Work task =>
Begin at the line below that has "11: 4000 -> 9520". Stop after the line that has "Shea Scott: 45 -> 61", repeating each line exactly and leaving out the pictures.

Input for this task =>
________
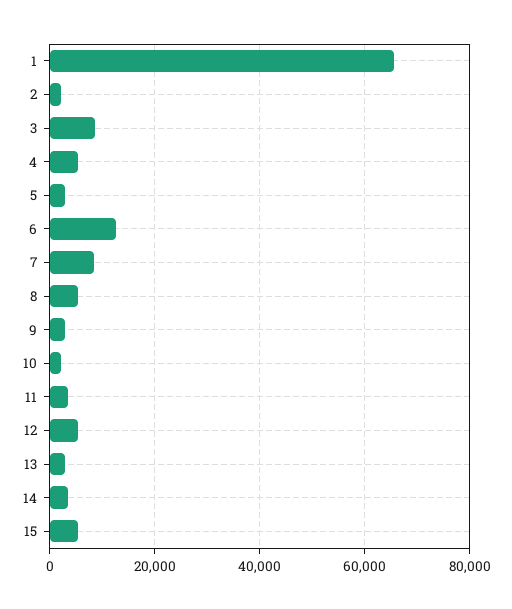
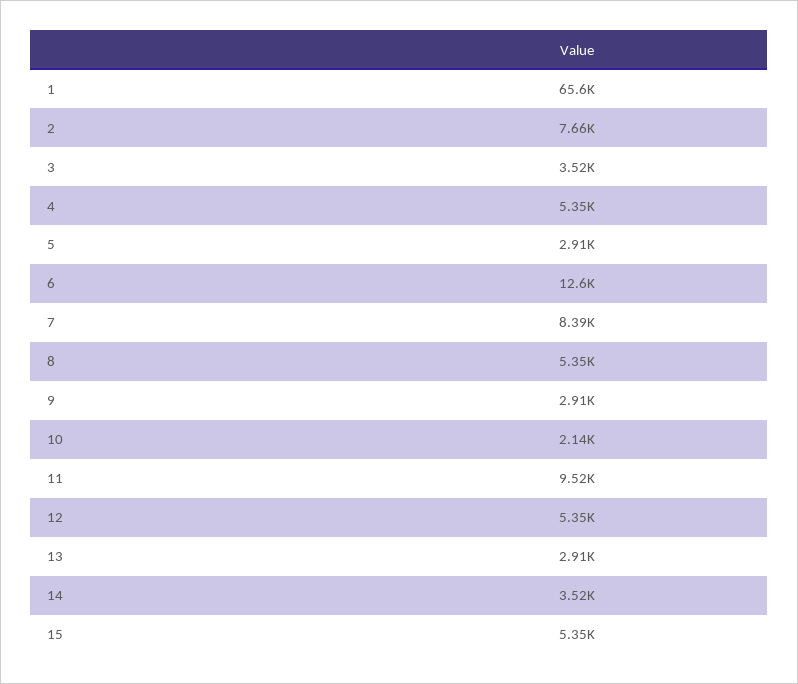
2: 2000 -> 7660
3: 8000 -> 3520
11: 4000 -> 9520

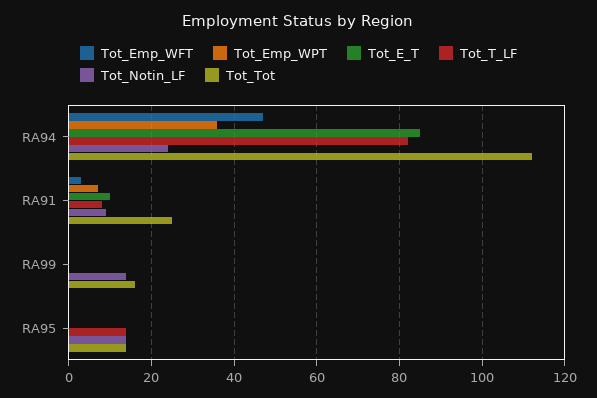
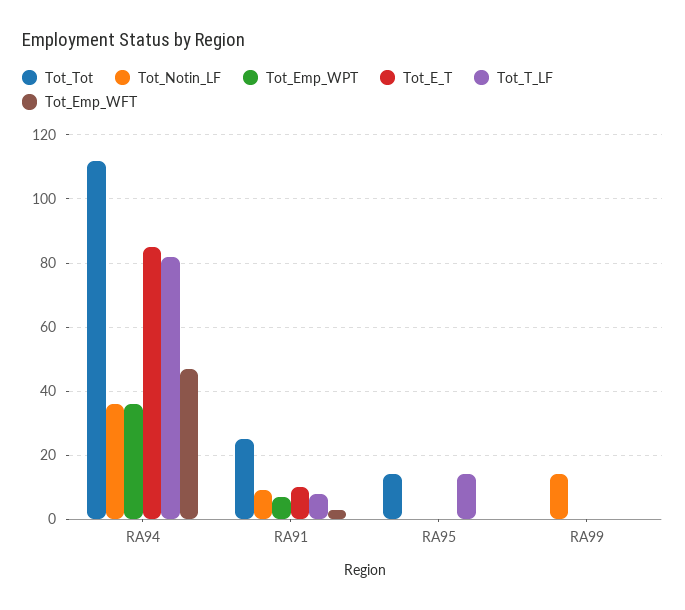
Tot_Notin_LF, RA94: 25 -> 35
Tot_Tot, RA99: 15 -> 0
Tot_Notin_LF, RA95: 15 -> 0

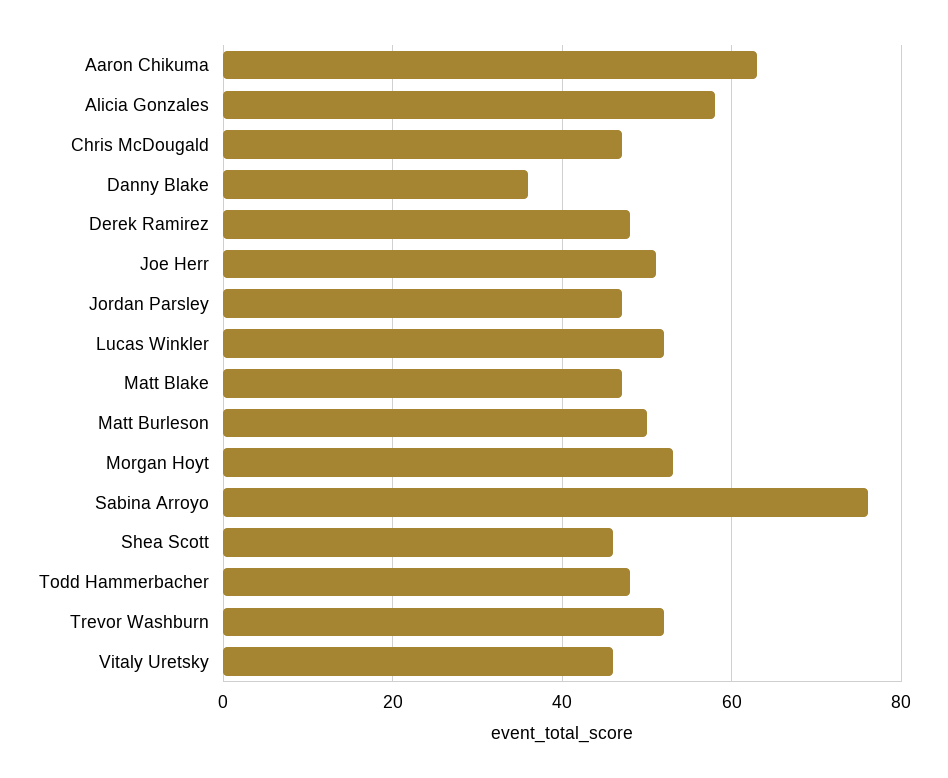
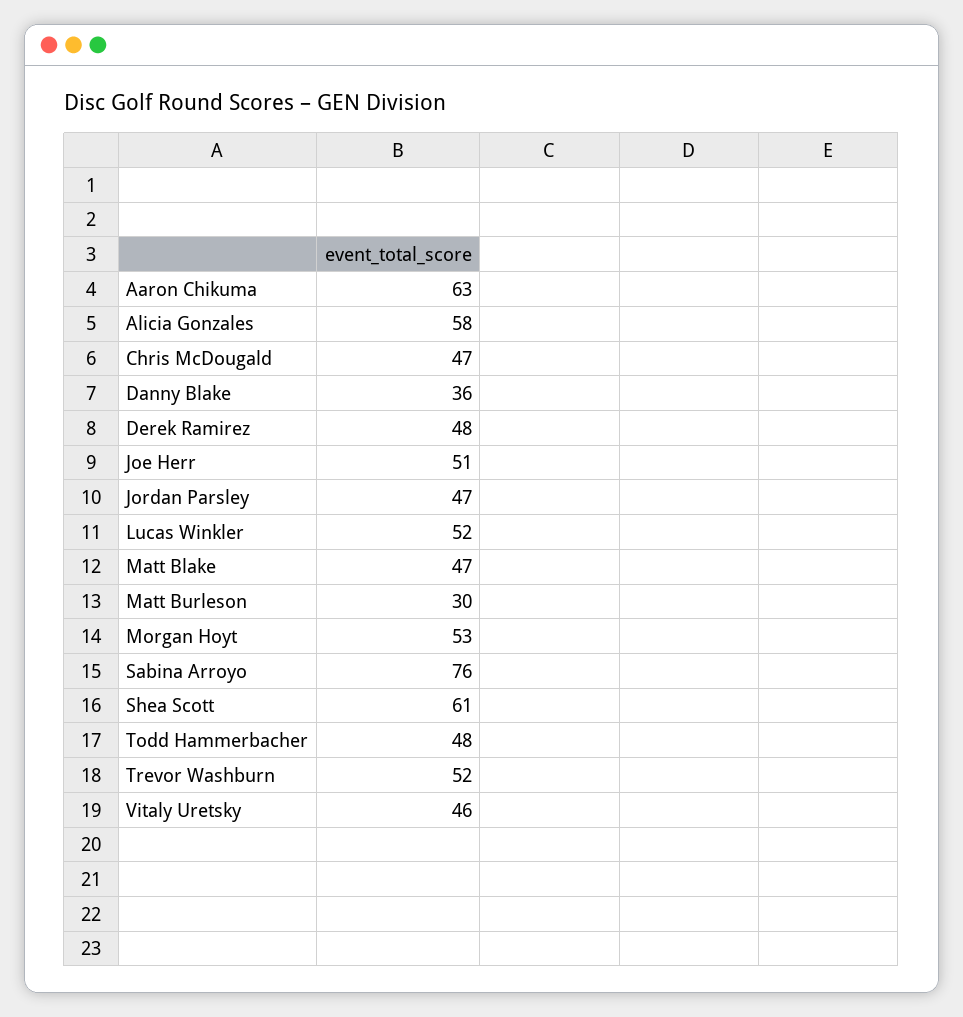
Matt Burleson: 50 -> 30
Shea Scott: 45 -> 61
________
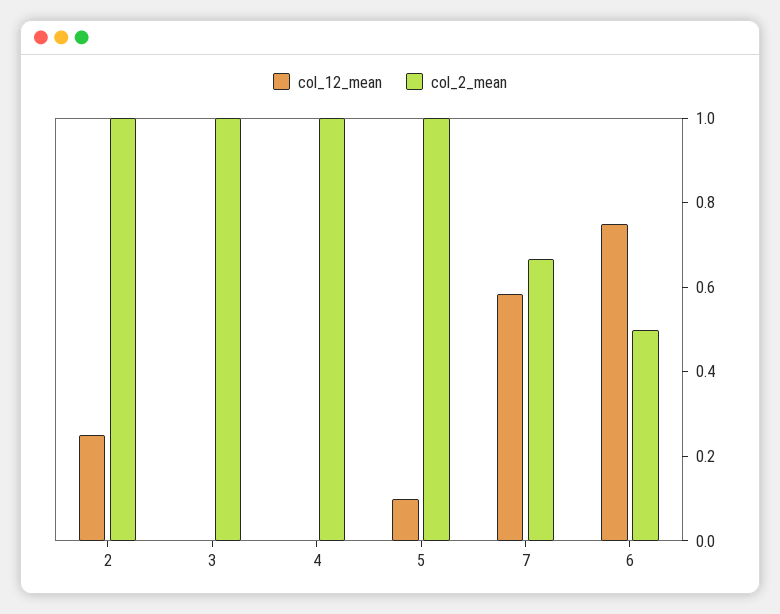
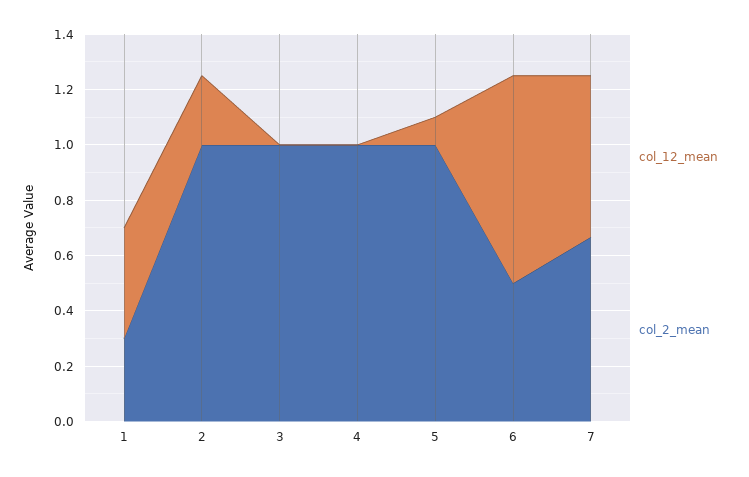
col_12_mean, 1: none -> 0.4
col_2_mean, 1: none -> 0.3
________
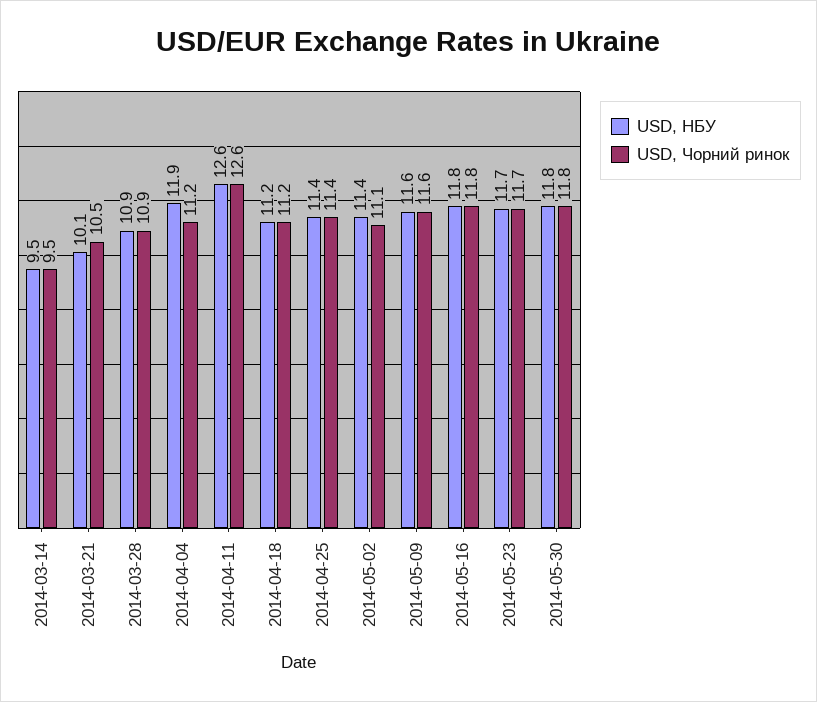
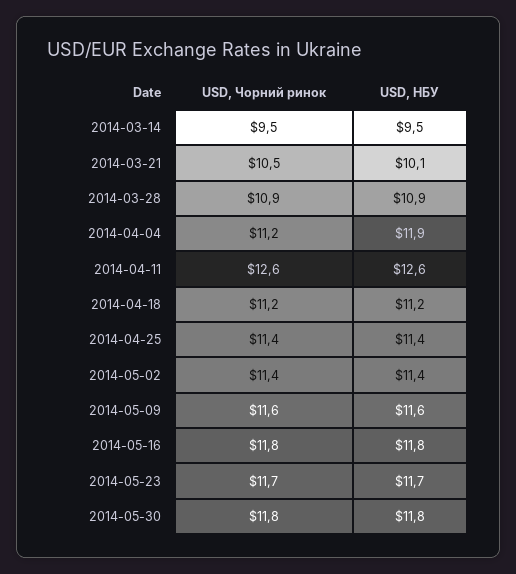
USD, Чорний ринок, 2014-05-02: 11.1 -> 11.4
________
Reply =>
11: 4000 -> 9520

Tot_Notin_LF, RA94: 25 -> 35
Tot_Tot, RA99: 15 -> 0
Tot_Notin_LF, RA95: 15 -> 0

Matt Burleson: 50 -> 30
Shea Scott: 45 -> 61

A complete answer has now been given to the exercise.